Kafka, a German-speaking Jewish Bohemian famous for surrealist and nightmarish visions, was behind such enduring works as “The metamorphosis,” “The Trial” and “The Castle.”
“Franz” is produced by Sarka Cimbalova for Marlene Film Production and co-produced by Czech Anglo Production (Kevan van Thompson, Czech Republic), X Filme Creative Pool (Uwe Schott and Jorgo Narjes, Germany), Metro Films (Marcin Wierzchosławski, Poland), Bac Films (David Grumbach, France), Czech Television, Barrandov Studio and Certikon in association with Films Boutique.
Chairman of the European Film Academy Mike Downey and Daniel Bergmann serve as executive producers.

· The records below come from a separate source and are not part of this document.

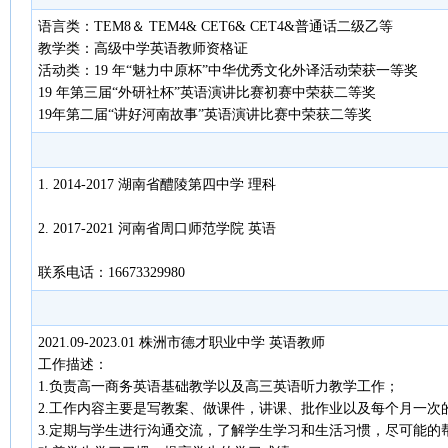
语言类：TEM8＆ TEM4& CET6& CET4&普通话二级乙等
教学类：高级中学英语教师资格证
活动类：19 年“魅力中原杯”中华优秀文化外译活动荣获一等奖
19 年第三届“外研社杯”英语演讲比赛初赛中荣获二等奖
19年第二届“讲好河南故事”英语演讲比赛中荣获二等奖
1. 2014-2017 湖南省醴陵第四中学 理科
2. 2017-2021 河南省周口师范学院 英语
联系电话：16673329980
2021.09-2023.01 株洲市德才职业中学 英语教师
工作描述：
1.负责高一商务英语基础教学以及高三英语听力教学工作；
2.工作内容主要是写教案、做课件，讲课、批作业以及每个月一次
3.定期与学生进行沟通交流，了解学生学习和生活习惯，尽可能的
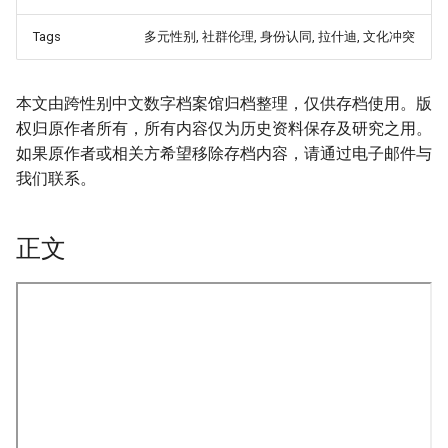
Tags
多元性别, 社群伦理, 身份认同, 拉什迪, 文化冲突
本文由跨性别中文数字档案馆归档整理，仅供存档使用。版
权归原作者所有，所有内容仅为历史资料保存及研究之用。
如果原作者或相关方希望移除存档内容，请通过电子邮件与
我们联系。
正文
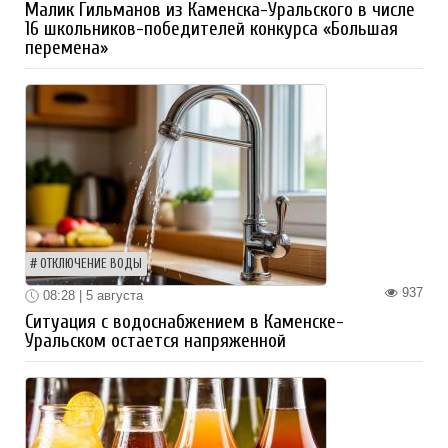
Малик Гильманов из Каменска-Уральского в числе
16 школьников-победителей конкурса «Большая
перемена»
ОТКЛЮЧЕНИЕ ВОДЫ
937
08:28 | 5 августа
Ситуация с водоснабжением в Каменске-
Уральском остается напряженной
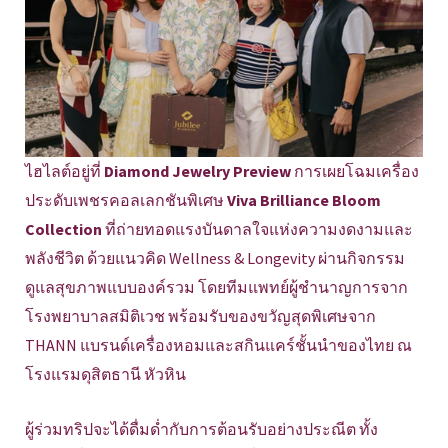
ไฮไลต์อยู่ที่
Diamond Jewelry Preview
การเผยโฉมเครื่อง
ประดับเพชรคอลเลกชันพิเศษ
Viva Brilliance Bloom
Collection
ที่ถ่ายทอดแรงบันดาลใจแห่งความงดงามและ
พลังชีวิต ด้วยแนวคิด Wellness & Longevity ผ่านกิจกรรม
ดูแลสุขภาพแบบองค์รวม โดยทีมแพทย์ผู้ชำนาญการจาก
โรงพยาบาลสมิติเวช พร้อมรับของขวัญสุดพิเศษจาก
THANN แบรนด์เครื่องหอมและสกินแคร์ชั้นนำของไทย ณ
โรงแรมดุสิตธานี หัวหิน
ผู้ร่วมทริปจะได้ดื่มด่ำกับการต้อนรับอย่างประณีต ทั้ง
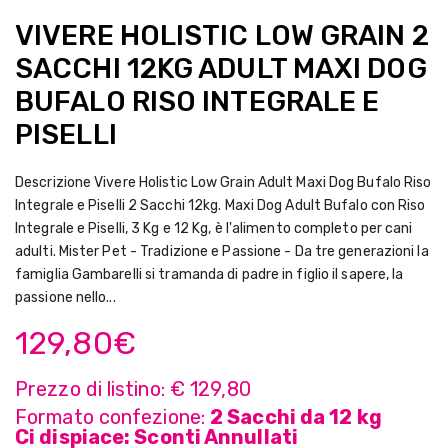
VIVERE HOLISTIC LOW GRAIN 2
SACCHI 12KG ADULT MAXI DOG
BUFALO RISO INTEGRALE E
PISELLI
Descrizione Vivere Holistic Low Grain Adult Maxi Dog Bufalo Riso
Integrale e Piselli 2 Sacchi 12kg. Maxi Dog Adult Bufalo con Riso
Integrale e Piselli, 3 Kg e 12 Kg, è l'alimento completo per cani
adulti. Mister Pet - Tradizione e Passione - Da tre generazioni la
famiglia Gambarelli si tramanda di padre in figlio il sapere, la
passione nello...
129,80
€
Prezzo di listino: € 129,80
Formato confezione:
2 Sacchi da 12 kg
Ci dispiace: Sconti Annullati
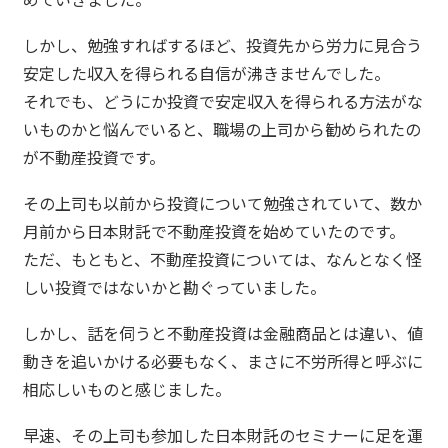
しかし、勉強すればするほど、投資先から労力に見合う
安定した収入を得られる自信が沸きませんでした。
それでも、どうにか投資で安定収入を得られる方法がな
いものかと悩んでいると、職場の上司から勧められたの
が不動産投資です。
その上司も以前から投資について勉強されていて、数か
月前から日本財託で不動産投資を始めていたのです。
ただ、もともと、不動産投資については、なんとなく怪
しい投資ではないかと勘ぐっていました。
しかし、話を伺うと不動産投資は金融商品とは違い、値
動きを追いかける必要もなく、まさに不労所得と呼ぶに
相応しいものと感じました。
早速、その上司も参加した日本財託のセミナーに足を運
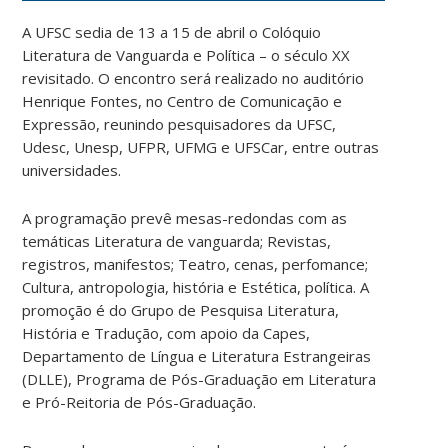
A UFSC sedia de 13 a 15 de abril o Colóquio
Literatura de Vanguarda e Política – o século XX
revisitado. O encontro será realizado no auditório
Henrique Fontes, no Centro de Comunicação e
Expressão, reunindo pesquisadores da UFSC,
Udesc, Unesp, UFPR, UFMG e UFSCar, entre outras
universidades.
A programação prevê mesas-redondas com as
temáticas Literatura de vanguarda; Revistas,
registros, manifestos; Teatro, cenas, perfomance;
Cultura, antropologia, história e Estética, política. A
promoção é do Grupo de Pesquisa Literatura,
História e Tradução, com apoio da Capes,
Departamento de Língua e Literatura Estrangeiras
(DLLE), Programa de Pós-Graduação em Literatura
e Pró-Reitoria de Pós-Graduação.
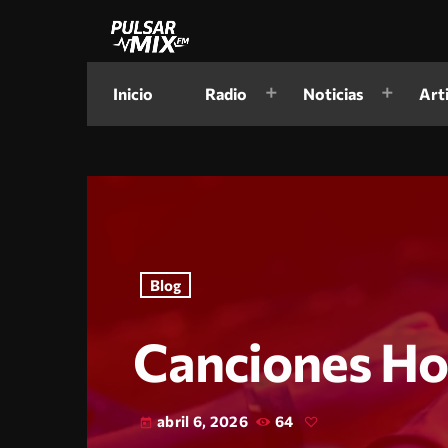
Inicio
Radio
Noticias
Art
Blog
Canciones Ho
abril 6, 2026
64
today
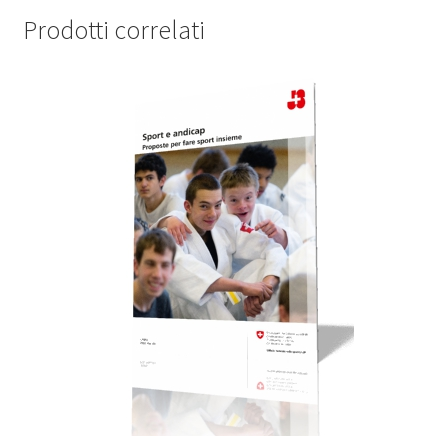
Prodotti correlati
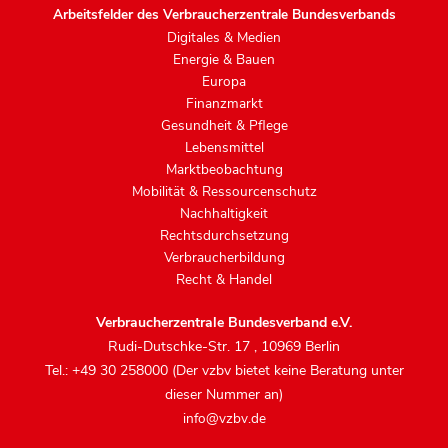
Arbeitsfelder des Verbraucherzentrale Bundesverbands
Digitales & Medien
Energie & Bauen
Europa
Finanzmarkt
Gesundheit & Pflege
Lebensmittel
Marktbeobachtung
Mobilität & Ressourcenschutz
Nachhaltigkeit
Rechtsdurchsetzung
Verbraucherbildung
Recht & Handel
Verbraucherzentrale Bundesverband e.V.
Rudi-Dutschke-Str. 17
,
10969 Berlin
Tel.: +49 30 258000 (Der vzbv bietet keine Beratung unter
dieser Nummer an)
info@vzbv.de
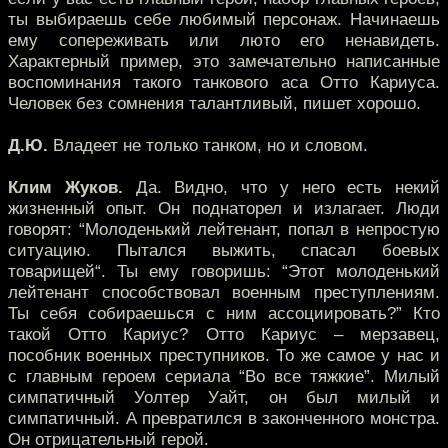
ты выбираешь себе любимый персонаж. Начинаешь
ему сопереживать или люто его ненавидеть.
Характерный пример, это замечательно написанные
воспоминания такого танкового аса Отто Кариуса.
Человек без сомнения талантливый, пишет хорошо.
Д.Ю.
Владеет не только танком, но и словом.
Клим Жуков.
Да. Видно, что у него есть некий
жизненный опыт. Он поднаторел и излагает. Люди
говорят: “Молоденький лейтенант, попал в непростую
ситуацию. Пытался выжить, спасал боевых
товарищей“. Ты ему говоришь: “Этот молоденький
лейтенант способствовал военным преступлениям.
Ты себя собираешься с ним ассоциировать?” Кто
такой Отто Кариус? Отто Кариус – мерзавец,
пособник военных преступников. То же самое у нас и
с главным героем сериала “Во все тяжкие”. Милый
симпатичный Уолтер Уайт, он был милый и
симпатичный. А превратился в законченного монстра.
Он отрицательный герой.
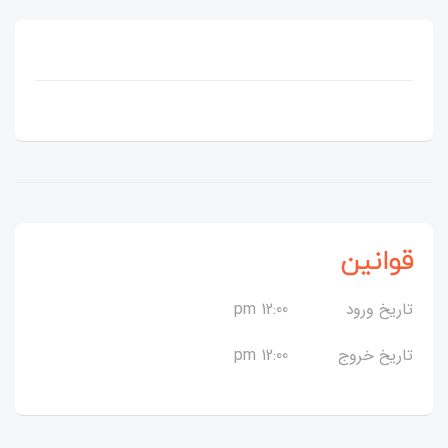
قوانین
تاریخ ورود
12:00 pm
تاریخ خروج
12:00 pm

“The critical and box office success of ‘Green Border’ is driving incredible interest in ‘Franz’ from distributors and funders all over Europe,” notes Cimbalova. “It’s great to bring back the winning production, sales and creative team that brought us both ‘Green Border’ and ‘Charlatan’ in the last years. It is the quality of this intensive collaboration that has helped us to establish the project in the international consciousness and to find interesting foreign partners who have been contacting us nonstop since the project was announced.”
Despite having sparked controversy in its native country, Holland’s previous film has earned $3.5 million in Poland alone and won an Audience Award at IFFR in February. Widely distributed, it opens in France on Feb. 15.

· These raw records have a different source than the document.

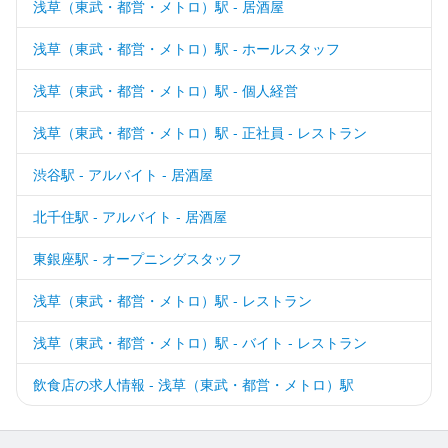
浅草（東武・都営・メトロ）駅 - 居酒屋
浅草（東武・都営・メトロ）駅 - ホールスタッフ
浅草（東武・都営・メトロ）駅 - 個人経営
浅草（東武・都営・メトロ）駅 - 正社員 - レストラン
渋谷駅 - アルバイト - 居酒屋
北千住駅 - アルバイト - 居酒屋
東銀座駅 - オープニングスタッフ
浅草（東武・都営・メトロ）駅 - レストラン
浅草（東武・都営・メトロ）駅 - バイト - レストラン
飲食店の求人情報 - 浅草（東武・都営・メトロ）駅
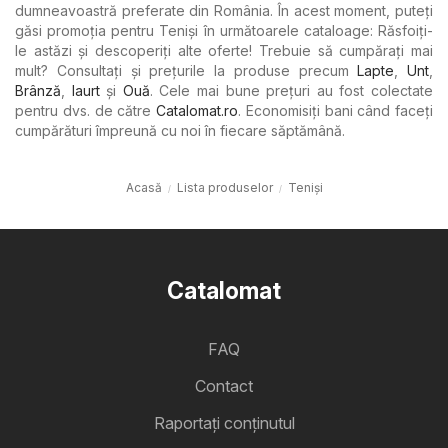
dumneavoastră preferate din România. În acest moment, puteți
găsi promoția pentru Teniși în următoarele cataloage: Răsfoiți-
le astăzi și descoperiți alte oferte! Trebuie să cumpărați mai
mult? Consultați și prețurile la produse precum
Lapte
,
Unt
,
Brânză
,
Iaurt
şi
Ouă
. Cele mai bune prețuri au fost colectate
pentru dvs. de către
Catalomat.ro
. Economisiți bani când faceți
cumpărături împreună cu noi în fiecare săptămână.
Acasă
Lista produselor
Teniși
Catalomat
FAQ
Contact
Raportați conținutul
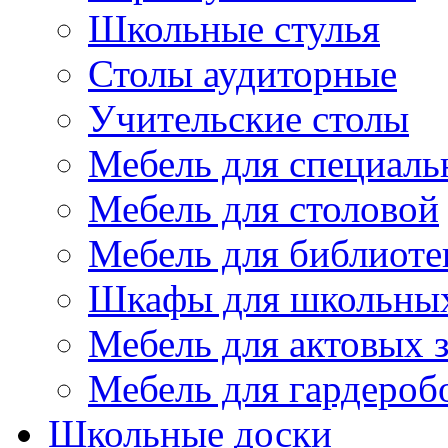
Школьные стулья
Столы аудиторные
Учительские столы
Мебель для специаль
Мебель для столовой
Мебель для библиоте
Шкафы для школьных
Мебель для актовых з
Мебель для гардероб
Школьные доски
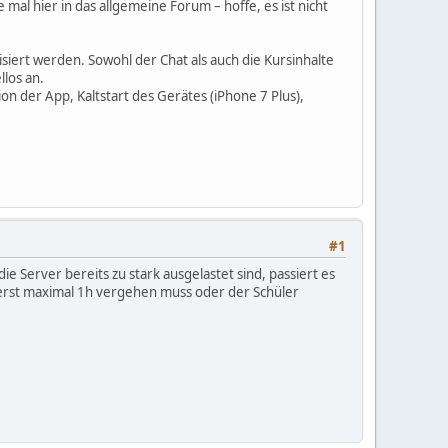
al hier in das allgemeine Forum – hoffe, es ist nicht
siert werden. Sowohl der Chat als auch die Kursinhalte
los an.
n der App, Kaltstart des Gerätes (iPhone 7 Plus),
#1
 Server bereits zu stark ausgelastet sind, passiert es
n erst maximal 1h vergehen muss oder der Schüler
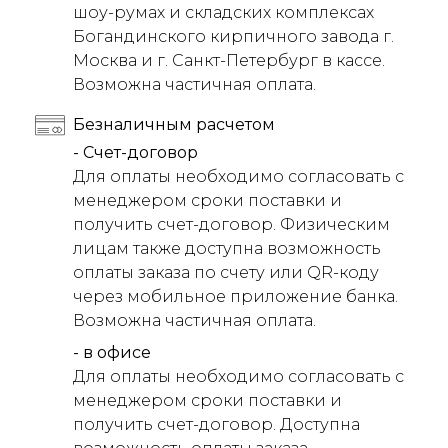
шоу-румах и складских комплексах
Богандинского кирпичного завода г.
Москва и г. Санкт-Петербург в кассе.
Возможна частичная оплата.
Безналичным расчетом
- Счет-договор
Для оплаты необходимо согласовать с
менеджером сроки поставки и
получить счет-договор. Физическим
лицам также доступна возможность
оплаты заказа по счету или QR-коду
через мобильное приложение банка.
Возможна частичная оплата.
- в офисе
Для оплаты необходимо согласовать с
менеджером сроки поставки и
получить счет-договор. Доступна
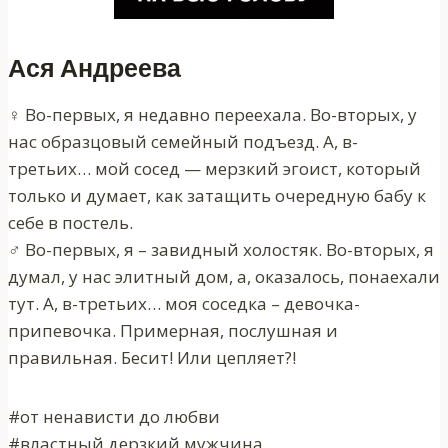
Ася Андреева
♀ Во-первых, я недавно переехала. Во-вторых, у
нас образцовый семейный подъезд. А, в-
третьих… мой сосед — мерзкий эгоист, который
только и думает, как затащить очередную бабу к
себе в постель.
♂ Во-первых, я – завидный холостяк. Во-вторых, я
думал, у нас элитный дом, а, оказалось, понаехали
тут. А, в-третьих… моя соседка – девочка-
припевочка. Примерная, послушная и
правильная. Бесит! Или цепляет?!
#от ненависти до любви
#властный дерзкий мужчина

“The global value of brand Kafka is incalculable and invaluable,” adds Downey, calling the writer “one of the very few literary names to enter into common parlance.”

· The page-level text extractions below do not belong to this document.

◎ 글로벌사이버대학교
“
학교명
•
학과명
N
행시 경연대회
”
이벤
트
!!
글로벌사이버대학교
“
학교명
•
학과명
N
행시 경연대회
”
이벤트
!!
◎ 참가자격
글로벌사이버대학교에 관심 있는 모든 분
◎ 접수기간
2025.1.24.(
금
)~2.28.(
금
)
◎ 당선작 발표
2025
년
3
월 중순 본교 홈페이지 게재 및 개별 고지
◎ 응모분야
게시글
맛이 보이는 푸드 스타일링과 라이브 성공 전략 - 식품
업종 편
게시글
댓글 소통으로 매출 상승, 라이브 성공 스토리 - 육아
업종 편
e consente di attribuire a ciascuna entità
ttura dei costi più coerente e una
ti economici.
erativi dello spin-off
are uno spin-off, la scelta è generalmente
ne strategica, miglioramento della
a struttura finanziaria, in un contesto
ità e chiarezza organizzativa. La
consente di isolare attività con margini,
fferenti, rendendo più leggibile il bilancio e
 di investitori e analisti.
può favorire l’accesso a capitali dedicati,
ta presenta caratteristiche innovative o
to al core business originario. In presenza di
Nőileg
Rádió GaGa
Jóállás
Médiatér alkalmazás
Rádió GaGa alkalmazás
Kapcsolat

“The Kafka industry is not simply related to Prague and the things that bear his name in a crass, commercial way. People pay for ‘the Kafka experience’. You can see a market penetration of the brand above and beyond many of the recent biopics we have seen, but we must admit that Kafka has maintained his global rock star status for a century now and it shows little sign of waning.”
As Holland tells PvNew, “We know everything and nothing about Kafka.”
“There are dozens of detailed biographies, lots of analyses, tons of books about him. And the reasons for his growing importance and his personality remain a mystery. I am trying to put this film together like a scattered jigsaw puzzle.”
She observes: “What I do know is that I very much want to search for him and follow his traces. I also know that I can’t tell his story in a conventional, linear, classical way. Such a narrative would betray the more profound truth about Franz.”
Instead, the filmmaker will look for her protagonist in “shards, riddles, feelings, in a concoction of facts, assumptions and imagination, in his dreams, his literature and his letters.”
“I want to stand next to him in his fierce fight with his father, with the world and the relentless expectations and demands of most of his loved ones, in his longing for love and ordinary, bourgeois life and his fear of it. The sensual dimension of the film is essential to me. Kafka predicted the world’s darkest future, but there was more brightness and humor in Kafka himself than people usually think.”